▶ **Data for this task**:
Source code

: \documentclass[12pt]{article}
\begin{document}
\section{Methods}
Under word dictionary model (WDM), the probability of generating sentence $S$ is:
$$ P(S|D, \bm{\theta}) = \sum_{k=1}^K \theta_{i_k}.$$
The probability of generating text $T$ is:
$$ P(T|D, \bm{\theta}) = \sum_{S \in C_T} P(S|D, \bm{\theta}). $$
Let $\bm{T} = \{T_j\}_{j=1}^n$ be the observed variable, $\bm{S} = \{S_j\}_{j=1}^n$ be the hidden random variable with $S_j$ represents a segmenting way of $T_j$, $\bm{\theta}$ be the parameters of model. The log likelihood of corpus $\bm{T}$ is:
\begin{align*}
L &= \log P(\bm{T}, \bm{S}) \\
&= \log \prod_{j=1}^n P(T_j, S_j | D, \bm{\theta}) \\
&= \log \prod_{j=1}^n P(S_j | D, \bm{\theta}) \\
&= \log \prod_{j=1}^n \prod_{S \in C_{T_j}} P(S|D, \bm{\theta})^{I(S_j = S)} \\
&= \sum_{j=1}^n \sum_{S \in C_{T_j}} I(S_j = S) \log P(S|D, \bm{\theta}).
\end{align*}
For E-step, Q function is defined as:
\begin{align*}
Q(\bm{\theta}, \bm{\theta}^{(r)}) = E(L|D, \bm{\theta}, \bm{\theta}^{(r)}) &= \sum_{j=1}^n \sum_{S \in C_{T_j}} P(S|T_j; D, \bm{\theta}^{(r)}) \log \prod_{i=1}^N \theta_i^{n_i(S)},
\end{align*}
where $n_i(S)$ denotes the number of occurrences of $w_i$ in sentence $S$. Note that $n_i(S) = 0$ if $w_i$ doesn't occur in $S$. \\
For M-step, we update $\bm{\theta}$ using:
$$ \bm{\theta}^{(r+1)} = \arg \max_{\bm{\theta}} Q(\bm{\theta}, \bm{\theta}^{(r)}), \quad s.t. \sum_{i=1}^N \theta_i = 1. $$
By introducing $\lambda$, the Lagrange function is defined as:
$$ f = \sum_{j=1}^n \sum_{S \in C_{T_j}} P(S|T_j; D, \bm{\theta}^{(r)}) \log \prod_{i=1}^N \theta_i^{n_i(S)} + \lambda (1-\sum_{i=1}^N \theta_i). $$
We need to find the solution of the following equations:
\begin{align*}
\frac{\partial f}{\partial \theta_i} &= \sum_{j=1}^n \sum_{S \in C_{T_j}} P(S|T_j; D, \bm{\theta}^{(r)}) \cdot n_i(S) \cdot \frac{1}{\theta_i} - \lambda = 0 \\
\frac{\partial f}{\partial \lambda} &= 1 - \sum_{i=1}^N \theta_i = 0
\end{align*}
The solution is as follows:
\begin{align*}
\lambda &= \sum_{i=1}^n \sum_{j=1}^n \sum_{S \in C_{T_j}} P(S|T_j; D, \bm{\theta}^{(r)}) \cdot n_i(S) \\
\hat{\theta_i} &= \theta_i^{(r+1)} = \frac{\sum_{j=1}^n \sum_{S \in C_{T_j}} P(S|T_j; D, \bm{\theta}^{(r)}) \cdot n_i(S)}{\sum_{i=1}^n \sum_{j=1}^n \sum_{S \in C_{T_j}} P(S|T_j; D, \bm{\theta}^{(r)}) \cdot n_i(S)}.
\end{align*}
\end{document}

▶ **About this exercise**: Repeat each record word for word.

▶ **Response to this exercise**:
Source code

: \documentclass[12pt]{article}
\begin{document}
\section{Methods}
Under word dictionary model (WDM), the probability of generating sentence $S$ is:
$$ P(S|D, \bm{\theta}) = \sum_{k=1}^K \theta_{i_k}.$$
The probability of generating text $T$ is:
$$ P(T|D, \bm{\theta}) = \sum_{S \in C_T} P(S|D, \bm{\theta}). $$
Let $\bm{T} = \{T_j\}_{j=1}^n$ be the observed variable, $\bm{S} = \{S_j\}_{j=1}^n$ be the hidden random variable with $S_j$ represents a segmenting way of $T_j$, $\bm{\theta}$ be the parameters of model. The log likelihood of corpus $\bm{T}$ is:
\begin{align*}
L &= \log P(\bm{T}, \bm{S}) \\
&= \log \prod_{j=1}^n P(T_j, S_j | D, \bm{\theta}) \\
&= \log \prod_{j=1}^n P(S_j | D, \bm{\theta}) \\
&= \log \prod_{j=1}^n \prod_{S \in C_{T_j}} P(S|D, \bm{\theta})^{I(S_j = S)} \\
&= \sum_{j=1}^n \sum_{S \in C_{T_j}} I(S_j = S) \log P(S|D, \bm{\theta}).
\end{align*}
For E-step, Q function is defined as:
\begin{align*}
Q(\bm{\theta}, \bm{\theta}^{(r)}) = E(L|D, \bm{\theta}, \bm{\theta}^{(r)}) &= \sum_{j=1}^n \sum_{S \in C_{T_j}} P(S|T_j; D, \bm{\theta}^{(r)}) \log \prod_{i=1}^N \theta_i^{n_i(S)},
\end{align*}
where $n_i(S)$ denotes the number of occurrences of $w_i$ in sentence $S$. Note that $n_i(S) = 0$ if $w_i$ doesn't occur in $S$. \\
For M-step, we update $\bm{\theta}$ using:
$$ \bm{\theta}^{(r+1)} = \arg \max_{\bm{\theta}} Q(\bm{\theta}, \bm{\theta}^{(r)}), \quad s.t. \sum_{i=1}^N \theta_i = 1. $$
By introducing $\lambda$, the Lagrange function is defined as:
$$ f = \sum_{j=1}^n \sum_{S \in C_{T_j}} P(S|T_j; D, \bm{\theta}^{(r)}) \log \prod_{i=1}^N \theta_i^{n_i(S)} + \lambda (1-\sum_{i=1}^N \theta_i). $$
We need to find the solution of the following equations:
\begin{align*}
\frac{\partial f}{\partial \theta_i} &= \sum_{j=1}^n \sum_{S \in C_{T_j}} P(S|T_j; D, \bm{\theta}^{(r)}) \cdot n_i(S) \cdot \frac{1}{\theta_i} - \lambda = 0 \\
\frac{\partial f}{\partial \lambda} &= 1 - \sum_{i=1}^N \theta_i = 0
\end{align*}
The solution is as follows:
\begin{align*}
\lambda &= \sum_{i=1}^n \sum_{j=1}^n \sum_{S \in C_{T_j}} P(S|T_j; D, \bm{\theta}^{(r)}) \cdot n_i(S) \\
\hat{\theta_i} &= \theta_i^{(r+1)} = \frac{\sum_{j=1}^n \sum_{S \in C_{T_j}} P(S|T_j; D, \bm{\theta}^{(r)}) \cdot n_i(S)}{\sum_{i=1}^n \sum_{j=1}^n \sum_{S \in C_{T_j}} P(S|T_j; D, \bm{\theta}^{(r)}) \cdot n_i(S)}.
\end{align*}
\end{document}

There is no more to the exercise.